Das Onboarding gilt als kritische Zeit, wenn man im neuen Unternehmen startet. Einerseits erhalten Onboardees einen Einblick in das notwendige Wissen sowie in wichtige unternehmenseigene Ressourcen und Prozesse. Andererseits lernen sie die Firmenkultur näher kennen und festigen ihren Platz im Team. Ist das Onboarding mangelhaft, inhaltschwach und nicht lehrreich genug, kann das zu Kompetenz- und Wissenslücken führen, die sich langfristig negativ auf die Produktivität und Zufriedenheit niederschlagen. Infolgedessen steigt das Risiko, dass neue Kollegen innerhalb des ersten Jahres kündigen.
Das kommt gar nicht so selten vor: Laut der aktuellen Onboarding-Studie 2023 von Haufe haben sich 21 Prozent der Beschäftigten von ihrem neuen Arbeitgeber abgewandt, weil es kein professionelles Onboarding gab. Auch in der Realität ist die Mehrheit der Befragten mit dem vorherrschenden Onboarding-Prozess unzufrieden. 78 Prozent halten ihn für verbesserungswürdig und ausbaufähig - ein Zuwachs von zehn Prozent im Vergleich zur Studie von 2021.
Das bedeutet: Der Einstieg ins Unternehmen muss sitzen. Doch was gehört zu einem effektiven, interessanten und überzeugenden Onboarding?
Zentralisiertes und einheitliches Onboarding ist das A und O
Im Rahmen der Onboarding-Studie konnte Haufe feststellen, dass man häufig vergebens nach einem zentral organisierten, strukturierten Onboarding-Prozess sucht. Zwar sind mehrere verschiedene Bereiche involviert, aber nur bei einem Viertel der befragten Unternehmen ist die Personalentwicklung für ein einheitliches Onboarding verantwortlich.
Insgesamt 64 Prozent kritisieren zudem, dass ihr Unternehmen für Remote-Mitarbeitende keine zusätzlichen Maßnahmen wie ein virtuelles Onboarding ergriffen haben - und das, obwohl sich hybride Arbeitsmodelle weiterhin großer Beliebtheit erfreuen. Es liegt nahe, dass ein chaotischer, nicht einheitlicher Prozess nicht die gewünschte Wirkung erzielt. Struktur und Einheitlichkeit sind daher Grundvoraussetzungen für ein effektives Onboarding.

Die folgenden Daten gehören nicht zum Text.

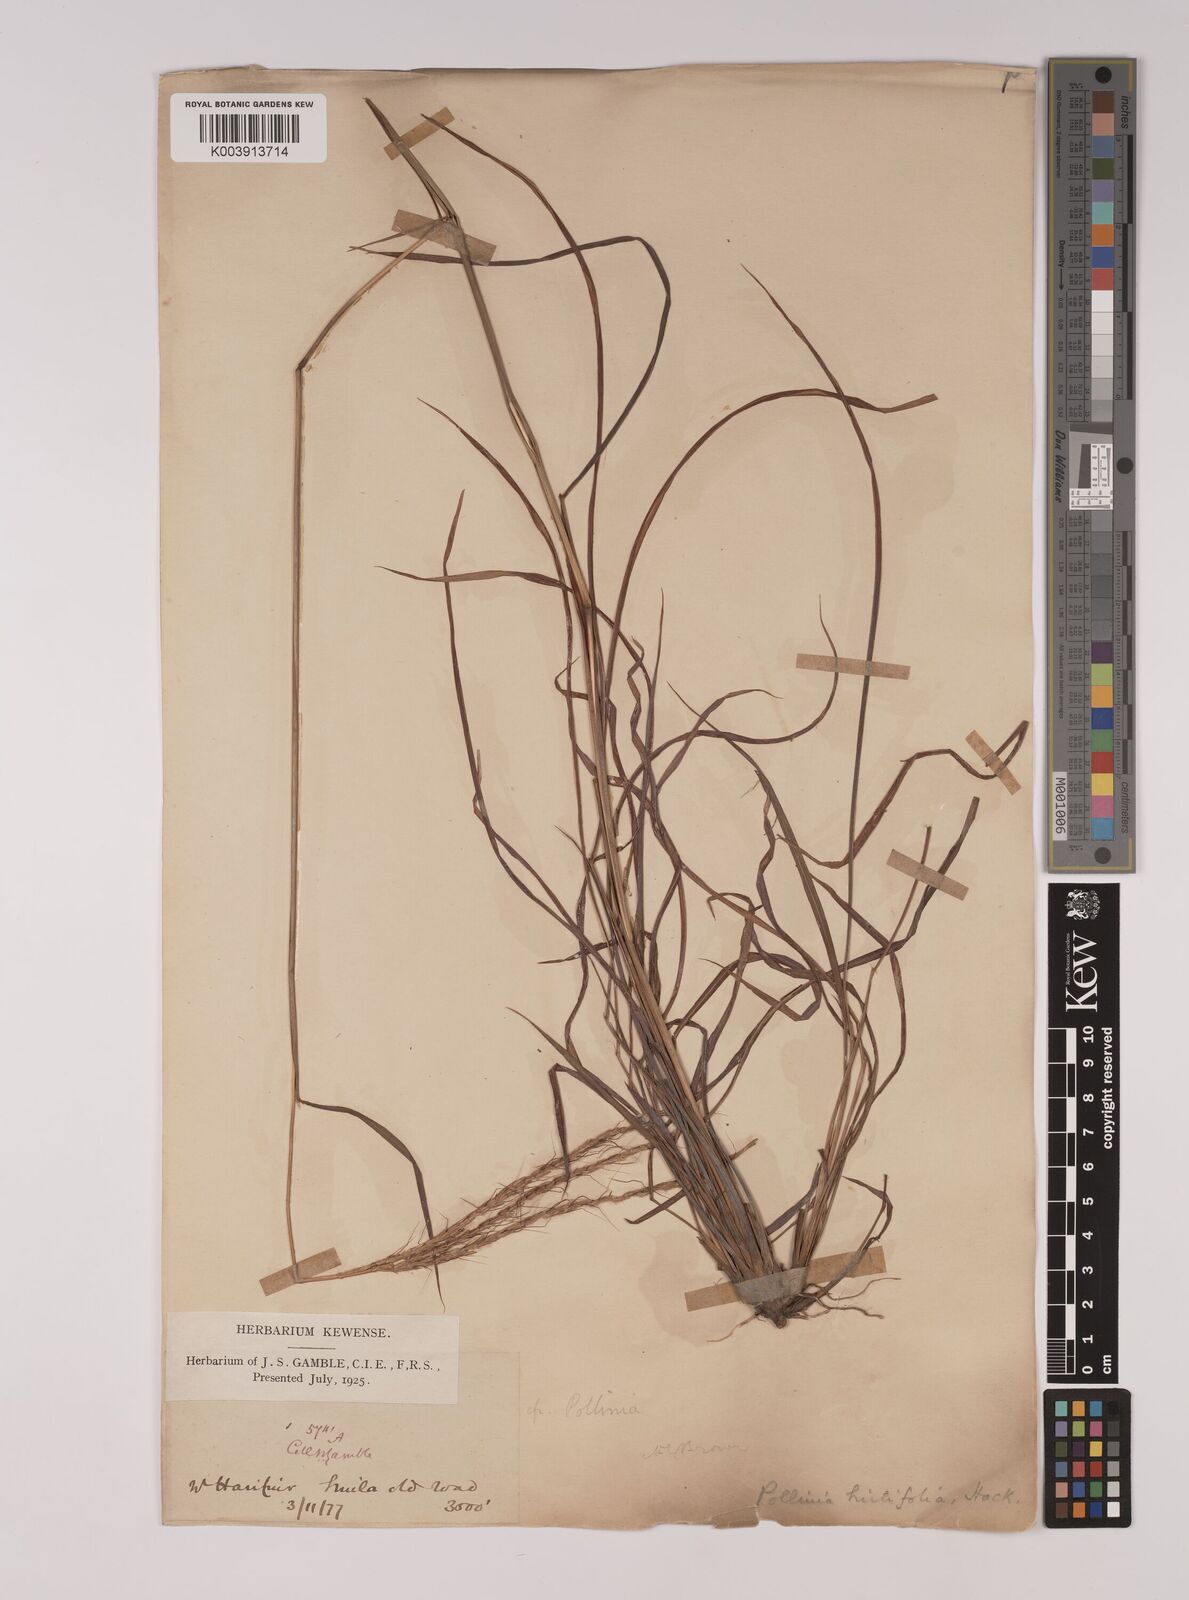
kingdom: Plantae
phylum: Tracheophyta
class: Liliopsida
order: Poales
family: Poaceae
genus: Eulalia
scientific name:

Das gilt nicht nur für die Prozesse und Verantwortlichkeiten, sondern auch für die Tools, die während des Onboardings zum Einsatz kommen. Das hat einen einfachen Grund: Die Grenzen zwischen Lernmanagement-, Personalentwicklungs-, HR- und Kommunikationssystemen verschwimmen immer mehr. Ein integriertes Trainingsökosystem, bei dem alle relevanten Plattformen miteinander verknüpft werden, kann in der wachsenden IT-Landschaft für eine nutzerfreundlichere und effektivere Lernerfahrung - einschließlich des Onboardings - sorgen.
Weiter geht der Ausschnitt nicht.